Problem
Go over the lines below, and when one contains the word "left", copy it.

Information provided
* * * *

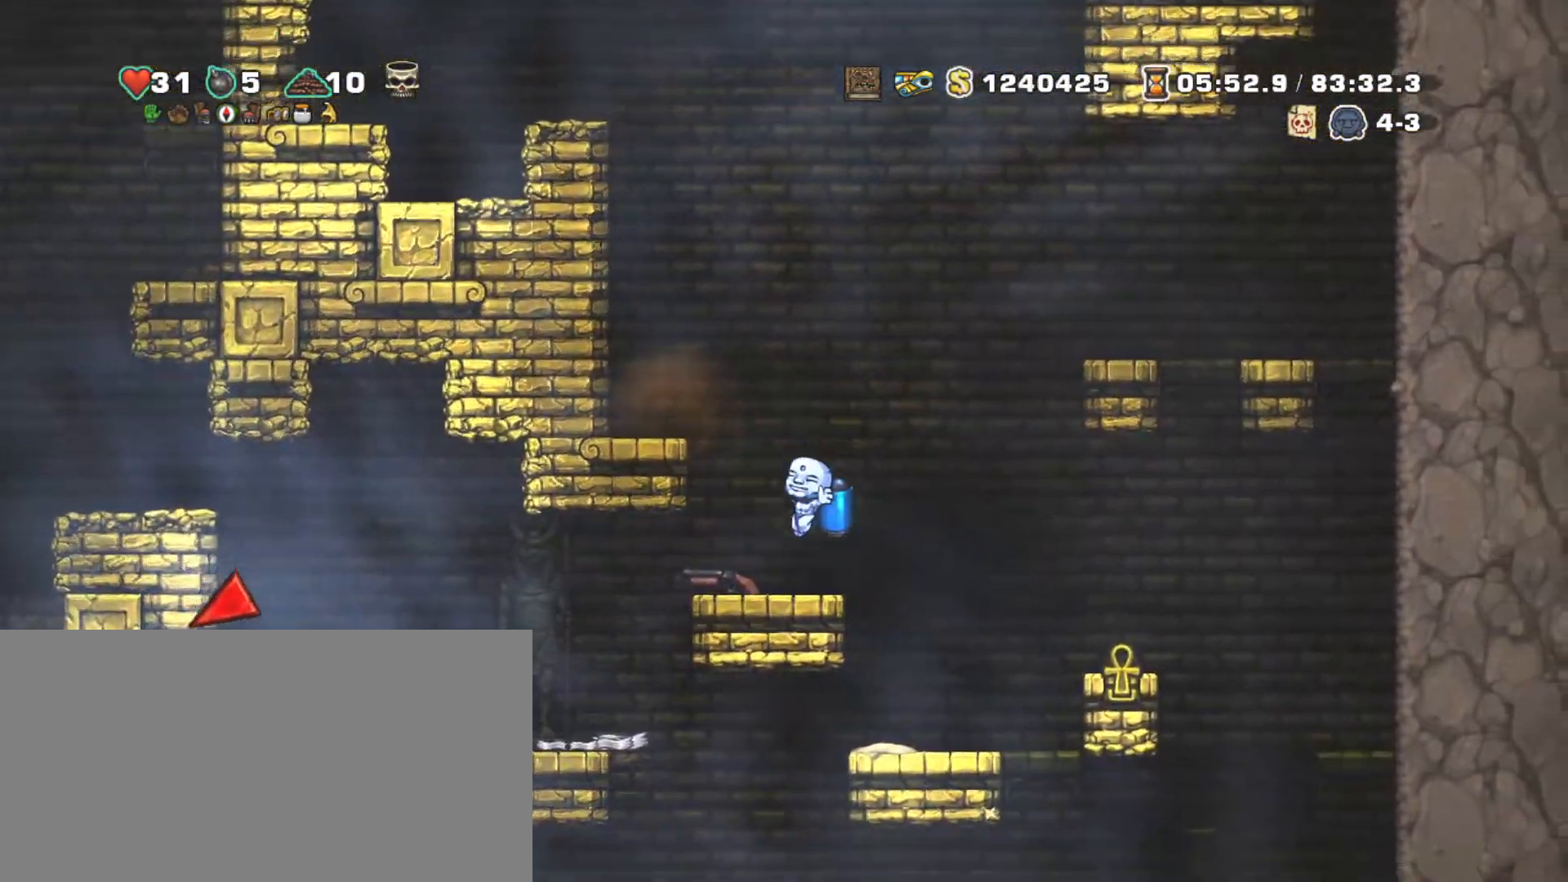
{"keys": ["right", "shift"], "events": [[133, "left", "up"], [233, "down", "down"], [283, "x", "down"], [333, "right", "down"], [367, "down", "up"], [367, "x", "up"]]}
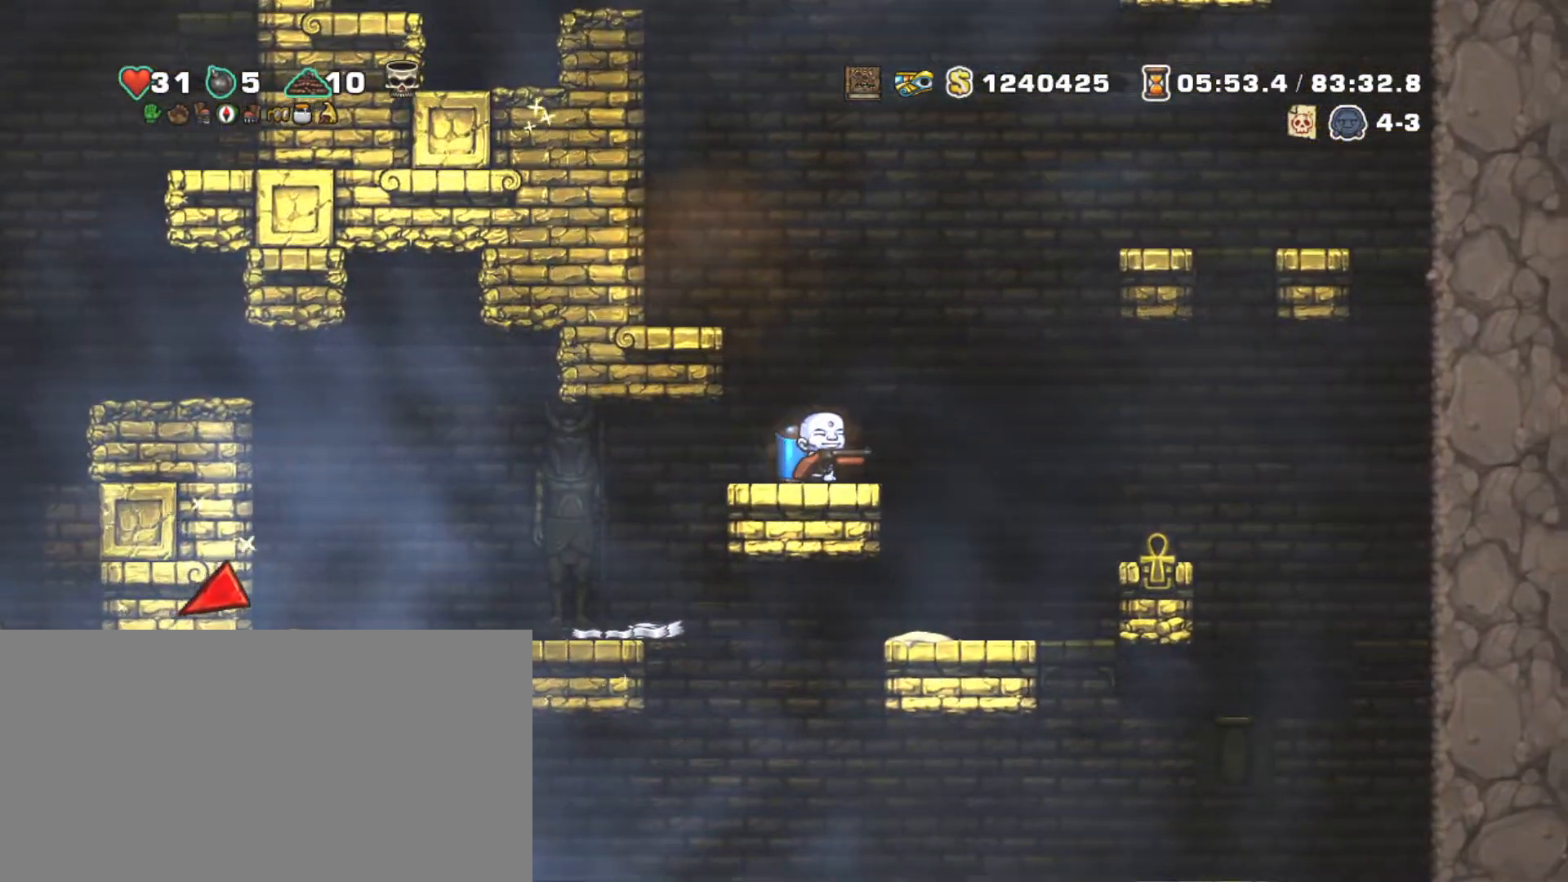
{"keys": ["left", "shift"], "events": [[100, "right", "up"], [333, "left", "down"]]}
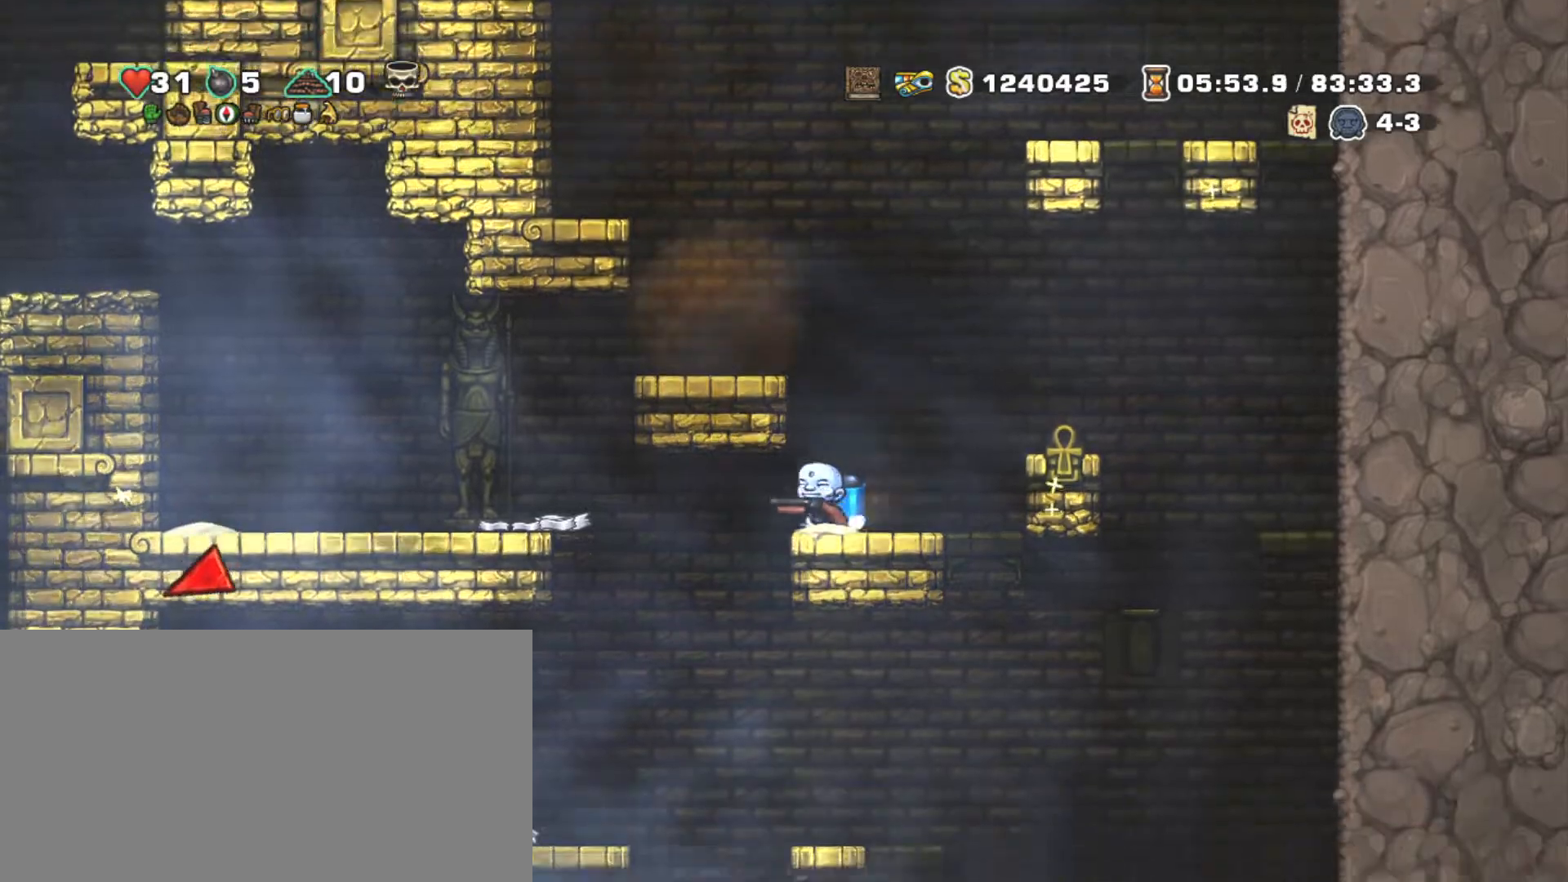
{"keys": ["right", "shift"], "events": [[117, "right", "down"], [167, "left", "up"], [217, "right", "up"], [400, "right", "down"]]}
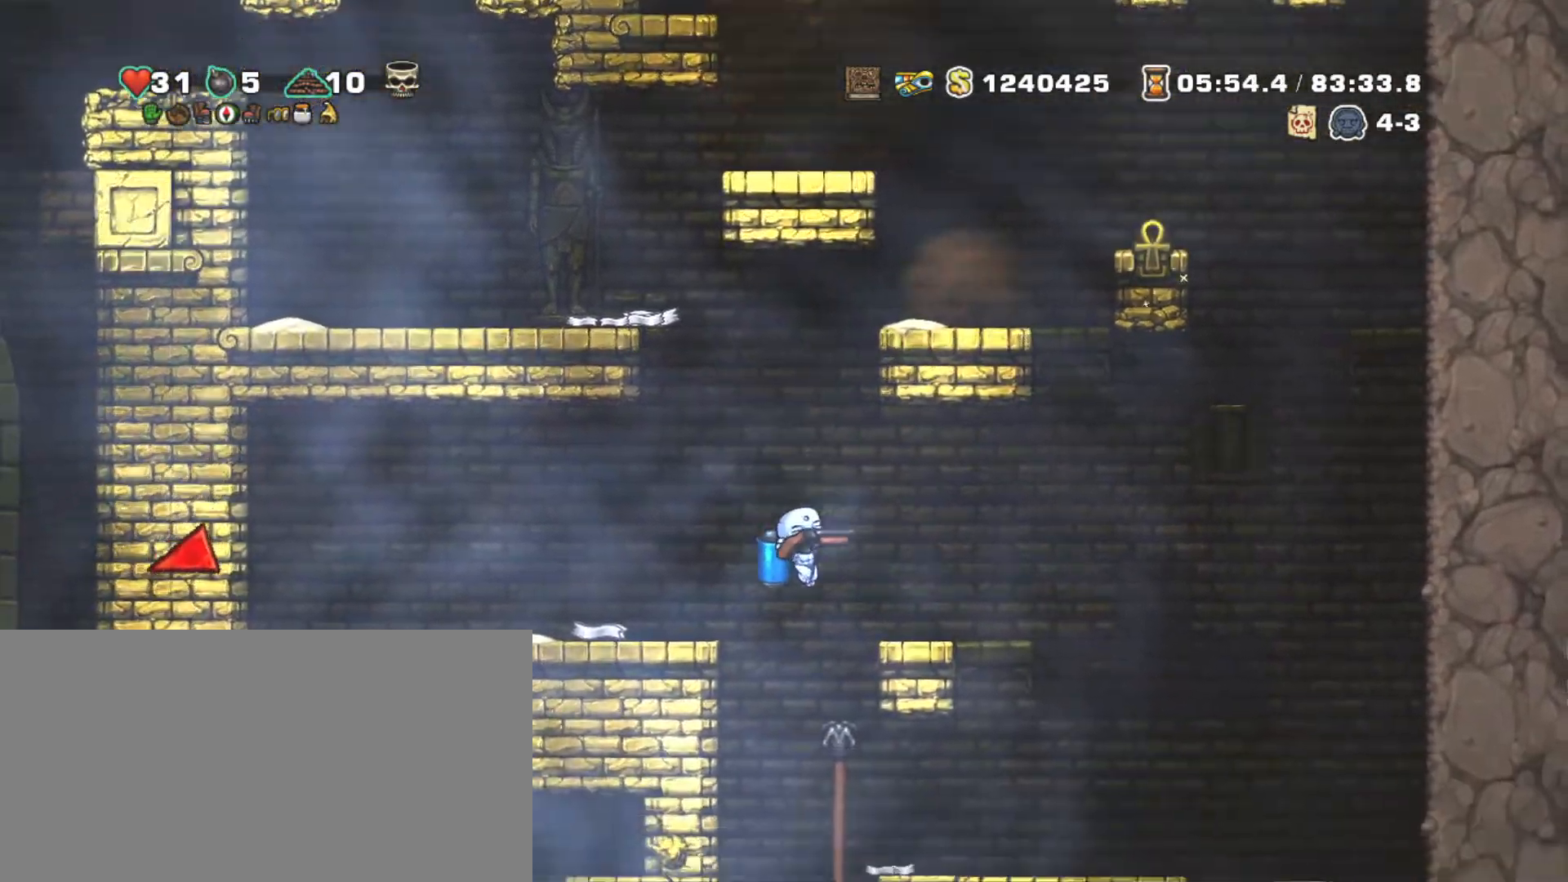
{"keys": ["shift"], "events": [[50, "z", "down"], [133, "z", "up"], [367, "right", "up"]]}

* * * *

Exercise result
{"keys": ["right", "shift"], "events": [[133, "left", "up"], [233, "down", "down"], [283, "x", "down"], [333, "right", "down"], [367, "down", "up"], [367, "x", "up"]]}
{"keys": ["left", "shift"], "events": [[100, "right", "up"], [333, "left", "down"]]}
{"keys": ["right", "shift"], "events": [[117, "right", "down"], [167, "left", "up"], [217, "right", "up"], [400, "right", "down"]]}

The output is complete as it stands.